Пока я говорила, Бонни напрягся и замер, почти не дыша. И через мгновение шепнул:

— Да, мой лорд… — с какой-то нереальной смесью желания, отчаяния, восторга и страха, и лизнул мои пальцы.

— Сладко? — лаская его рот и не отрывая взгляда от его глаз, спросила я.

Бонни лишь что-то невнятно простонал, наверное, это значило «да». А я продолжила сказку:

— Никель отмел его в рот прямо там, посреди клуба, и это снимали на телефоны. Марио не очень понимал, что происходит, ему было слишком хорошо. Он был нужен хозяину, он доставлял хозяину удовольствие, и на все прочее дракону было плевать. Он смотрел на Никеля светящимися желтыми глазами, а Никелю снова мерещился горящий дом, горящие в драконьем пламени люди, и полет над облаками, и черт знает что еще. К тому же он чувствовал, что дракону хорошо, и злился — какого черта дракону хорошо, когда ему самому плохо и страшно? Какого черта дракон свалил и оставил его одного? Злился и возбуждался еще сильнее. У него не упал после первого раза, и это тоже его злило. Какого черта он хочет мужчину, если он нормальный? Ведь хочет же! И он, едва Марио проглотил его сперму, велел ему раздеться.

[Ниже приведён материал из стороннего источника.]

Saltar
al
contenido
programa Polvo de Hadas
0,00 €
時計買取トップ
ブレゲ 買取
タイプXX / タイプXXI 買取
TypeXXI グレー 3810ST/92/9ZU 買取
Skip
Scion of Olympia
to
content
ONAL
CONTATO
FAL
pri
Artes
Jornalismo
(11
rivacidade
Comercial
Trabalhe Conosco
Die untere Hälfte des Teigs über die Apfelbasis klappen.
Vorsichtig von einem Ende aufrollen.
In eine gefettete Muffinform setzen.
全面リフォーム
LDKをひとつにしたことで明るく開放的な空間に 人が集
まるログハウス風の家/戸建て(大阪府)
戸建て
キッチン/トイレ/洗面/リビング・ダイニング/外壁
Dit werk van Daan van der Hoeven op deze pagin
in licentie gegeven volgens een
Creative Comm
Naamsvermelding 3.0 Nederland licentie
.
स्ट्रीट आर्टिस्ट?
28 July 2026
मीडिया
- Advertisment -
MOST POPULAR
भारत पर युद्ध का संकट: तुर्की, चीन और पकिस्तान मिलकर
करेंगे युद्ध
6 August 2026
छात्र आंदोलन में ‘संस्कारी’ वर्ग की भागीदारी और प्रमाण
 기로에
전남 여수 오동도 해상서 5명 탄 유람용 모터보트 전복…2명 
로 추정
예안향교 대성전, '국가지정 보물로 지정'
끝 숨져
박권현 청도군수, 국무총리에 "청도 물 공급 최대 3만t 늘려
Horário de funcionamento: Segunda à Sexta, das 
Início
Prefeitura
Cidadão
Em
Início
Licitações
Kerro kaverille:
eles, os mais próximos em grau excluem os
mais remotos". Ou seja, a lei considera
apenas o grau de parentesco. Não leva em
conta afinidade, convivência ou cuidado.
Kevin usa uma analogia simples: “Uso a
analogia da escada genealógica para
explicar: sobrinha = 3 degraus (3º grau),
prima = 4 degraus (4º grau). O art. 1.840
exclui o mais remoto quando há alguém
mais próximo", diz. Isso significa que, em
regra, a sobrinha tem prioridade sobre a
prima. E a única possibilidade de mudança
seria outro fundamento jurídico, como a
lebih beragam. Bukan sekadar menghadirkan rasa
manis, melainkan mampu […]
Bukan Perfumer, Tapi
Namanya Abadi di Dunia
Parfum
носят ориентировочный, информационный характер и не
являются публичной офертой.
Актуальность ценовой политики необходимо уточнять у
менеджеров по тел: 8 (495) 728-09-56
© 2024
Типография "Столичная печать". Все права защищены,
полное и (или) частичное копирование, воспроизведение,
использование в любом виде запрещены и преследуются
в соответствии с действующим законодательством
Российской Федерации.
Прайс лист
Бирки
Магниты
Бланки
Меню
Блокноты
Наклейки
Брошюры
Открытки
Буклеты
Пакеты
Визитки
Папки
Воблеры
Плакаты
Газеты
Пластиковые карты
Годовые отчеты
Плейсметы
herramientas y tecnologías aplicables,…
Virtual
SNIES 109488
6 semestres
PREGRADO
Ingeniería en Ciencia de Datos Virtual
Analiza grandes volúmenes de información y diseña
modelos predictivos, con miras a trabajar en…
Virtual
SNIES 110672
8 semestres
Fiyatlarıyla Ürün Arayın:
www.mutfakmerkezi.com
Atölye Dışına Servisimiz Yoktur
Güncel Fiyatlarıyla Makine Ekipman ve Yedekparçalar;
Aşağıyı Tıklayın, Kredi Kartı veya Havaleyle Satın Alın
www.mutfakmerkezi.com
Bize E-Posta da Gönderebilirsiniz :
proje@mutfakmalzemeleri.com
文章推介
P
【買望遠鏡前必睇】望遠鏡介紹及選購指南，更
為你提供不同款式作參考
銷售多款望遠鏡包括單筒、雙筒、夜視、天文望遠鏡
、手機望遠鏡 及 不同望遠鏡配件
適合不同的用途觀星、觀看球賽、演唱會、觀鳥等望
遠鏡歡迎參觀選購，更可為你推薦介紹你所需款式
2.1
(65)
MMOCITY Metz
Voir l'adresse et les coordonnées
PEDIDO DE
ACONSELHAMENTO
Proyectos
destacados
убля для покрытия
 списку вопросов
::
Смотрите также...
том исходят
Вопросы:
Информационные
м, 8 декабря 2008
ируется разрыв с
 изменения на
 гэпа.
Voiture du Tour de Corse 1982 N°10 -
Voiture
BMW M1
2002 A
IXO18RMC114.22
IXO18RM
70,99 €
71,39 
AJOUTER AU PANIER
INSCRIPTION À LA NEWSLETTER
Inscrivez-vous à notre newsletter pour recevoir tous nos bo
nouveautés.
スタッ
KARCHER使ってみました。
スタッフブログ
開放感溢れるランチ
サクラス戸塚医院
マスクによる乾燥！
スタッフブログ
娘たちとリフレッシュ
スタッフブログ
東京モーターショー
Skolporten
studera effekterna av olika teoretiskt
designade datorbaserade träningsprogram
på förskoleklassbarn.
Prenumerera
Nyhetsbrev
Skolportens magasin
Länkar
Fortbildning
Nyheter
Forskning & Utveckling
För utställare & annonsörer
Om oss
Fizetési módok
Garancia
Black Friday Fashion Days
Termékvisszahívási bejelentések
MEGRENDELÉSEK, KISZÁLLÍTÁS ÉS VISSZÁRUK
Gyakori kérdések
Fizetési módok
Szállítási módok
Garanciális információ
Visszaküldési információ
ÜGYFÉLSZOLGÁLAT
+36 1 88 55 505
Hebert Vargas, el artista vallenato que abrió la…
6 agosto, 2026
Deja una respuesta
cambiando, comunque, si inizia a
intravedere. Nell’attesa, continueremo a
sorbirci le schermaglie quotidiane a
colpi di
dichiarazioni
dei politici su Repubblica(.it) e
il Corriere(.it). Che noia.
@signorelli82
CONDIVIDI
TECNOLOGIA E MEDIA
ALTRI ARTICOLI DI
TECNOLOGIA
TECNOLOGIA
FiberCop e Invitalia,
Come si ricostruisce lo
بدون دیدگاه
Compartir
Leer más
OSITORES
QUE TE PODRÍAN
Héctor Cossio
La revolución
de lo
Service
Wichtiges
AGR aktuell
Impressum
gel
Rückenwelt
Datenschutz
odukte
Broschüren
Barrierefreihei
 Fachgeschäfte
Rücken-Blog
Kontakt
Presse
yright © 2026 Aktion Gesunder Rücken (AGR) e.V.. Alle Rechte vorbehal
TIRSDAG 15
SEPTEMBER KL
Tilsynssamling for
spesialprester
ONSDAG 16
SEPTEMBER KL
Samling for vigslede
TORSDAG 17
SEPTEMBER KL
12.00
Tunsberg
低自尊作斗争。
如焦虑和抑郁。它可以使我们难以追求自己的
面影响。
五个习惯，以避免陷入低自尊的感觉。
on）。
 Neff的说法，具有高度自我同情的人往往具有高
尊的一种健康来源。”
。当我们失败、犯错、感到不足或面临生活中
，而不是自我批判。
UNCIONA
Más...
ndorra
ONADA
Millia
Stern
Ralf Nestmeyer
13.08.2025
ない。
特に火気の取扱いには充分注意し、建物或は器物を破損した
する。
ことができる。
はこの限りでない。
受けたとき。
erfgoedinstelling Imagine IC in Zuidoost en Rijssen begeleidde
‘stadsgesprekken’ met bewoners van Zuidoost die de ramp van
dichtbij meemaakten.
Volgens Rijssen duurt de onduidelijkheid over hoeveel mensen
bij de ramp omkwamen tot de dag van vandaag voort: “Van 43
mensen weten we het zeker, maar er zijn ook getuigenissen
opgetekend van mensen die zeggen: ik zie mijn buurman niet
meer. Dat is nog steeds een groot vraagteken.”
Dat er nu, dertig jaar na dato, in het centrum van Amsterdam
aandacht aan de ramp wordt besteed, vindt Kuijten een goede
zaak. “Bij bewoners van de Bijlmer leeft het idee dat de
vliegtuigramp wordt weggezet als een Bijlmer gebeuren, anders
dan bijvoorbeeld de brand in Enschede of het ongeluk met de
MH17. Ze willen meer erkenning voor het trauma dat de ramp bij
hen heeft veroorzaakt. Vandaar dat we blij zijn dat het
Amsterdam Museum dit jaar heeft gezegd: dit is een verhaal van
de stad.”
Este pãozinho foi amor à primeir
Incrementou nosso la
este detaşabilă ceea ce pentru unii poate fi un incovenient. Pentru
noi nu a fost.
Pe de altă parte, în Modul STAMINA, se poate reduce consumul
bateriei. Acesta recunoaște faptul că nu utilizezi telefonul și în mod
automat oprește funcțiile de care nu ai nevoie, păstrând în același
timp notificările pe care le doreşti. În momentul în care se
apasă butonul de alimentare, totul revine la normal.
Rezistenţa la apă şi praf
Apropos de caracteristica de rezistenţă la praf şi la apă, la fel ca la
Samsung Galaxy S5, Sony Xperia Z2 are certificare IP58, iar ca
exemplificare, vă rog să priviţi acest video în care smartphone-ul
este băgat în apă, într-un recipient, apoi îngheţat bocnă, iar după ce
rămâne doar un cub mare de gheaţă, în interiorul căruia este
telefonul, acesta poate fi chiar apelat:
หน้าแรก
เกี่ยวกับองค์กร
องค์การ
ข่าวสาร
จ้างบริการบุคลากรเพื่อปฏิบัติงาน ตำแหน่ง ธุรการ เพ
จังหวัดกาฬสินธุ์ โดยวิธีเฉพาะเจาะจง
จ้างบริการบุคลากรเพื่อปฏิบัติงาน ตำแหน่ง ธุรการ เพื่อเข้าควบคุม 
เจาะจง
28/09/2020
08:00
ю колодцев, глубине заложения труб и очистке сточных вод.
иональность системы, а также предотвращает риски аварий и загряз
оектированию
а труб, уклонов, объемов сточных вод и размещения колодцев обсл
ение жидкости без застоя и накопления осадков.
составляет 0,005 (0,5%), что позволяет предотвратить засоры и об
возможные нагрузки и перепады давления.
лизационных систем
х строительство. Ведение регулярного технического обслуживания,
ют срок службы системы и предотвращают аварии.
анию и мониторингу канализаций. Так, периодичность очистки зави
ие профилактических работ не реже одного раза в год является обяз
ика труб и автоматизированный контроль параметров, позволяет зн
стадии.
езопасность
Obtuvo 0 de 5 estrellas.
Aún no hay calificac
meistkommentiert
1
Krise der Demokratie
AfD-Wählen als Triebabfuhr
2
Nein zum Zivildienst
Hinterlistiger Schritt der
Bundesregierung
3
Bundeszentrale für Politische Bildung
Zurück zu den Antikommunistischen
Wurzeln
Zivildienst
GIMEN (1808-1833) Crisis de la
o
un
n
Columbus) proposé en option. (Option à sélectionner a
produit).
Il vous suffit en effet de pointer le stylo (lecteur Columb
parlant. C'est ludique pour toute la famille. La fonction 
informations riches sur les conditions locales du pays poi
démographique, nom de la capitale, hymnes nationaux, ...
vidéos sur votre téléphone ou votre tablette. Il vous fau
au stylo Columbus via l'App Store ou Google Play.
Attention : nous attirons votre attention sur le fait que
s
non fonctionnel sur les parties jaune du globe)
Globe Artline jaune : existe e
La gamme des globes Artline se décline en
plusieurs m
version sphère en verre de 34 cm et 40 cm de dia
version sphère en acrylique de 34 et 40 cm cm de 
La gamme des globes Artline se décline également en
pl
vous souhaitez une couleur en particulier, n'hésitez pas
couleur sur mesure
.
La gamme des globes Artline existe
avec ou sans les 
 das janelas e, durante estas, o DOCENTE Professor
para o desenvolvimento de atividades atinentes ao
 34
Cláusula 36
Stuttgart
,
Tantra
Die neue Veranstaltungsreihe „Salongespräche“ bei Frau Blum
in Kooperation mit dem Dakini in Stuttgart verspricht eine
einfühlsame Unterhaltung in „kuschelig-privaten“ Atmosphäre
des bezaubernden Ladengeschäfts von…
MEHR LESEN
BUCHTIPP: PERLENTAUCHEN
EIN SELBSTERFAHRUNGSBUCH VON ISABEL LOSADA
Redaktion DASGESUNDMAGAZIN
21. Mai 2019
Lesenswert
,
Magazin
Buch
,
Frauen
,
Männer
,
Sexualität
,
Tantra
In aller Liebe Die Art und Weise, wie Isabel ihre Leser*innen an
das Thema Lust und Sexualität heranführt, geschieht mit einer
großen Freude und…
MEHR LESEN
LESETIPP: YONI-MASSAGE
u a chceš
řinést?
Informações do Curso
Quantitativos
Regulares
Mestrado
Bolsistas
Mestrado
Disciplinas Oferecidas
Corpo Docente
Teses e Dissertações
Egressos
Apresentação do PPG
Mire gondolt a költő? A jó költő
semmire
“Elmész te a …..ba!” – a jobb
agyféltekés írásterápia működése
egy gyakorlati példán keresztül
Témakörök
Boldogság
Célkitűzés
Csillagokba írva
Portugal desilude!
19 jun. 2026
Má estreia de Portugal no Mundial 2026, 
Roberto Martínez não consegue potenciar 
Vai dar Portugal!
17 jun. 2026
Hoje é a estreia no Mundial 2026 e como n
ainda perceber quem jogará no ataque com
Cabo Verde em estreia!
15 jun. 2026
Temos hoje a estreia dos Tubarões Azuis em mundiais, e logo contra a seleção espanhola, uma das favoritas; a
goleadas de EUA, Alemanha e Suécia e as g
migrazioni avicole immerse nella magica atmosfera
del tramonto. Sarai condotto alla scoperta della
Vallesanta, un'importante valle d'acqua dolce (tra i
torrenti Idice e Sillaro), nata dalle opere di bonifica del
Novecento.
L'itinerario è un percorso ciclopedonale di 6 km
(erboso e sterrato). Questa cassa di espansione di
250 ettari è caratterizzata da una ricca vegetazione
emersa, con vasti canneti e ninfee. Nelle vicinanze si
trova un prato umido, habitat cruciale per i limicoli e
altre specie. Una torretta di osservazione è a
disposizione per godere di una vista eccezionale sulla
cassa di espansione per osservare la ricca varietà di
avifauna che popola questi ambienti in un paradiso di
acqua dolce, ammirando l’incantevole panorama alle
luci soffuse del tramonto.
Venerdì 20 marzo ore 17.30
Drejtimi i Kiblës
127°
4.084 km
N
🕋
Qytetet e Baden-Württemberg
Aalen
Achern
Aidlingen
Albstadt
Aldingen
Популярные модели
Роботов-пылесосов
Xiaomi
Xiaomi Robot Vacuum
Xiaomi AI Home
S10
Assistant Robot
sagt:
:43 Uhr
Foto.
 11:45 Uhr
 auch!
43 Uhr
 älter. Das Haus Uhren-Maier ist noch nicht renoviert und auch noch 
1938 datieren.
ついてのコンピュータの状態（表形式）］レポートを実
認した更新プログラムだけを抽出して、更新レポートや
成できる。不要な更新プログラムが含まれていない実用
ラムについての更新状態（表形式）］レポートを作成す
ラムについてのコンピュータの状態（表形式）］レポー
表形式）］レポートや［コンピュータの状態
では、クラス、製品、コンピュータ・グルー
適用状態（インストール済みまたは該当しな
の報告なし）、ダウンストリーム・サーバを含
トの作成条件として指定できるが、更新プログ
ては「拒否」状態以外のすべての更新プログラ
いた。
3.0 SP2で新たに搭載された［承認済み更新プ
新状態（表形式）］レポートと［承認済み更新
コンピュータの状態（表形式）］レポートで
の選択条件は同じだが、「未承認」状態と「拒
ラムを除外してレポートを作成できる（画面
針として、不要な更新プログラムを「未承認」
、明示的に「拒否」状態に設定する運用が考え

Здесь. Не вставая с колен.

— С-сукин сын, — прошептал Бонни, и я закрыла ему рот ладонью.

— Хозяин. Его нельзя ослушаться. Не просто нельзя, физически невозможно. Даже если затуманенными мозгами и понимаешь, что здесь что-то не то. Раздеваешься и ждешь новых приказаний, ты же дракон. Его дракон.

Бонни согласно прикрыл глаза и тут же распахнул.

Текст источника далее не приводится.